[Text under study Boundary: Start]
The changing face of parenting

Ms K Belbin, School Counsellor
Word art image of parenting theories
From ‘attachment parenting’ to ‘uninvolved parenting’, the theories about ‘how best to parent’ abound

There is something disturbing happening regarding parenting. Parents are turning on parents in an all-out battle over parenting style supremacy. Parenting ‘experts’ are churning out books to meet the supposed unquenchable thirst for guidance and direction that parents have regarding how to be the best parent and produce the ‘best’ child. Not everyone is a parent, but everyone has been parented which means everyone can, if they desire, make a claim regarding the ‘right’ or ‘wrong’ way to parent. And everyone, it seems, has a parenting book in them. A quick search on Amazon for ‘parenting’ books gave 140,223 result s last week; this week that number increased to 140,729.
[Text under study Boundary: End]
> **Job item a**
List every word or phrase that the parenting article places inside single quotation marks.
The parenting article and the records come from unrelated sources.
[Extracted entries Boundary: Start]
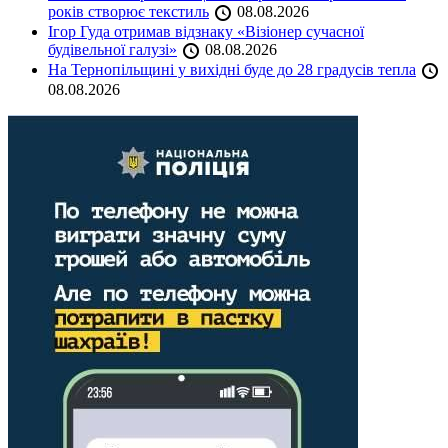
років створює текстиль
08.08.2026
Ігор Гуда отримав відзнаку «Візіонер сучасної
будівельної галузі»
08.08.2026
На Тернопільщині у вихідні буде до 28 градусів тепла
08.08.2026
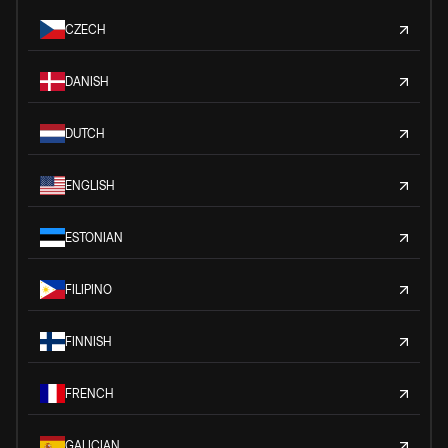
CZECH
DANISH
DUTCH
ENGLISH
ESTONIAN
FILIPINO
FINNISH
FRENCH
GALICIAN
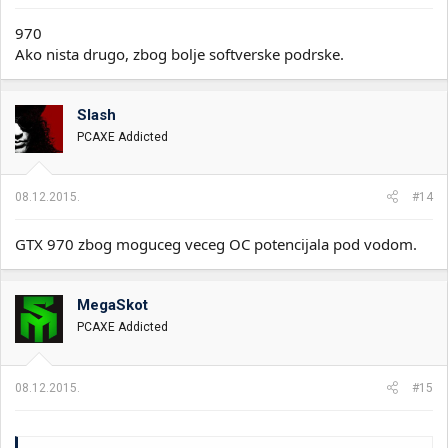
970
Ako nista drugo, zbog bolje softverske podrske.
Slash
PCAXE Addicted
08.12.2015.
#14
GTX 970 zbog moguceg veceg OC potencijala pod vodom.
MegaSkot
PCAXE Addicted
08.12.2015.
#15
[Extracted entries Boundary: End]
[Extracted entries Boundary: Start]
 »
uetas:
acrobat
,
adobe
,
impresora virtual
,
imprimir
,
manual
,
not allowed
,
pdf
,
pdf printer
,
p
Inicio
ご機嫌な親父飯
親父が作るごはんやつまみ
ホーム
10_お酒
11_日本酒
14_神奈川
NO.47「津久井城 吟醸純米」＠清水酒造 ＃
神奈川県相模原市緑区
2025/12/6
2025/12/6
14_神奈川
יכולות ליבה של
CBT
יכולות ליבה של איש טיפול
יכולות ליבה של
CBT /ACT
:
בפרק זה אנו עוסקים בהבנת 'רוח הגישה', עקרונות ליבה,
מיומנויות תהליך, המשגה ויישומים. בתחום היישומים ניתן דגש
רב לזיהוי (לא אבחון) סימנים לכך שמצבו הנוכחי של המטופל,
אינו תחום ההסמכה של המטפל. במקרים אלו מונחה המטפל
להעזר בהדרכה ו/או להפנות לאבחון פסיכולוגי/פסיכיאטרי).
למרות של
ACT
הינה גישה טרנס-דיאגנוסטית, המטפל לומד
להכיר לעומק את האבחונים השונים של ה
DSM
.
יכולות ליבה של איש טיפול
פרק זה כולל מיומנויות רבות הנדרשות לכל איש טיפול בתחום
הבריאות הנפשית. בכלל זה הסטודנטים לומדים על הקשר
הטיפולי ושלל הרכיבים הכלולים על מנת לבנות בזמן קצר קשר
[Extracted entries Boundary: End]
> **Job item b**
Show every line of the records that contains the string "מיומנויות". Case counts.

> **Task solution a**
‘attachment parenting’
‘uninvolved parenting’
‘how best to parent’
‘experts’
‘best’
‘right’
‘wrong’
‘parenting’

> **Task solution b**
מיומנויות תהליך, המשגה ויישומים. בתחום היישומים ניתן דגש
פרק זה כולל מיומנויות רבות הנדרשות לכל איש טיפול בתחום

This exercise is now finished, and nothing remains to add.